パラフィルムは医療用や実験用に使用されている、収縮性の高いフィルムのことです。

パラフィルムをボトルの開栓口に巻き付けることで、ウイスキーの劣化を防ぐことができます。

パラフィルムを巻くことは、最も効果があるウイスキーの保管・保存方法といわれています。ウイスキーのコレクターや、ウイスキーをたくさん扱う「バー」では必須アイテムです。

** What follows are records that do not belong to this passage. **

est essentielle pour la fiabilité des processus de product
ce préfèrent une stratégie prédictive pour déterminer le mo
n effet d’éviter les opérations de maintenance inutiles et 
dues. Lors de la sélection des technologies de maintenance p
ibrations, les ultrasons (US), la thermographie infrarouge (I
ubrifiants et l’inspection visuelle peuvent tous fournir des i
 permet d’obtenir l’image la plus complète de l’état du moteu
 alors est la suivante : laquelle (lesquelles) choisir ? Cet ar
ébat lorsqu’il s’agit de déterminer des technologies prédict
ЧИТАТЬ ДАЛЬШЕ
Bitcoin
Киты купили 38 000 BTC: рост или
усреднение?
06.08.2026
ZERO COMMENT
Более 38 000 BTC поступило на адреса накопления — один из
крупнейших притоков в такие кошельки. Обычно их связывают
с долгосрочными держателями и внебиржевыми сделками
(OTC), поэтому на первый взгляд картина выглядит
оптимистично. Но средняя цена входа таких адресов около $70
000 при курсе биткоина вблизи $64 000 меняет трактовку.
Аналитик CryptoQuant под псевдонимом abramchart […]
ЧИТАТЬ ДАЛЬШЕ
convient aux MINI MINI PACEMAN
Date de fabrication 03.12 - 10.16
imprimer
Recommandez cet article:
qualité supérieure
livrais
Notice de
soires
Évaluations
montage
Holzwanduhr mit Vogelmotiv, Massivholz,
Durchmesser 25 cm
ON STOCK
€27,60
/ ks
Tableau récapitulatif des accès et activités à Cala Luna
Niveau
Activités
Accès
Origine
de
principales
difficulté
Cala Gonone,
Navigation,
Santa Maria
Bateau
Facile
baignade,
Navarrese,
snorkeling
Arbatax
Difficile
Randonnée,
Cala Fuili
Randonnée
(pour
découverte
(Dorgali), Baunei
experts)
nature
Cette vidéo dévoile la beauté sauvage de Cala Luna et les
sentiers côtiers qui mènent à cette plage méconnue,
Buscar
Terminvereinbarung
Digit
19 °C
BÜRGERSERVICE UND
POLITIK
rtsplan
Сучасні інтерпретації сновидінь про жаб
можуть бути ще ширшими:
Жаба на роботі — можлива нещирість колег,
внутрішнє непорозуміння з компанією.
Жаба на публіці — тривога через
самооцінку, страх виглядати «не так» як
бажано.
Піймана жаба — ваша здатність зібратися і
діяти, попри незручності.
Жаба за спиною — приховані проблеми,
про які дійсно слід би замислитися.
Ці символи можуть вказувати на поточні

しっかりしまっているように感じても、スクリューキャップ・コルク栓に限らず、ウイスキーの開栓口の気密性は意外と低いものです。一度も開けていなくても、長期間の保存によって徐々にウイスキーは揮発していきます。

パラフィルムの特性

伸縮性・気密性が高い

伸縮性が優れているため、ボトルに巻きつけることが容易にできる。また、しっかりと巻き付ければ気密性も高い。外気を遮断することで、ウイスキーとコルク栓の劣化を防止できる。

防水制

液漏れを防ぐ。

半透明で接着性がない

半透明であるため、目立たない。また、パラフィルムをはがした後に、セロテープのようにベタベタと残る心配がない。

無臭・無害

パラフィルムには香りが無いためウイスキーの香りに影響を与えない。

 

 

まとめ

バーテンダーが解説!ウイスキーの保存方法について重要な5つのポイント

① ボトルを立てて保管する。
・ウイスキーは横に寝かせて保管するとコルクが劣化し、液漏れが起こる可能性があるため、立てて保管する。

② 湿気や臭気の無い場所で保管する。
・高湿度はラベルやコルクの劣化につながる。臭気はウイスキーの香りを悪くする。

③ 光に当てないで保管する。
・紫外線に弱いため、直射日光には絶対に当てない。

④ 温度の変化ができるだけ少ない場所で保管する。
・一定の温度で保管。20℃前後がベスト。

⑤ パラフィルムを巻いて保存する。おすすめ!
・外気を遮断して劣化を防ぐ。

 

 

さまざまな保管・保存方法をご紹介しましたが、一番良いのは「開栓したら、できるだけ早く飲み切る」ことです。ウイスキーはワインのような急速な劣化はしないものの、長期間の保存には注意が必要ですね。

「パラフィルムを巻いて保存する」ことに関しては、簡単に実践することができ、劣化防止の効果も高いため、おすすめです。ウイスキーを長期間保管する際には無くてはならないアイテムとなりますので、コレクションが多い方はぜひ利用してみて下さい。

ユースケ
ユースケ

あなたの人生がウイスキーによって幸せになることを願っています。最後までご覧いただきありがとうございました。それでは、また。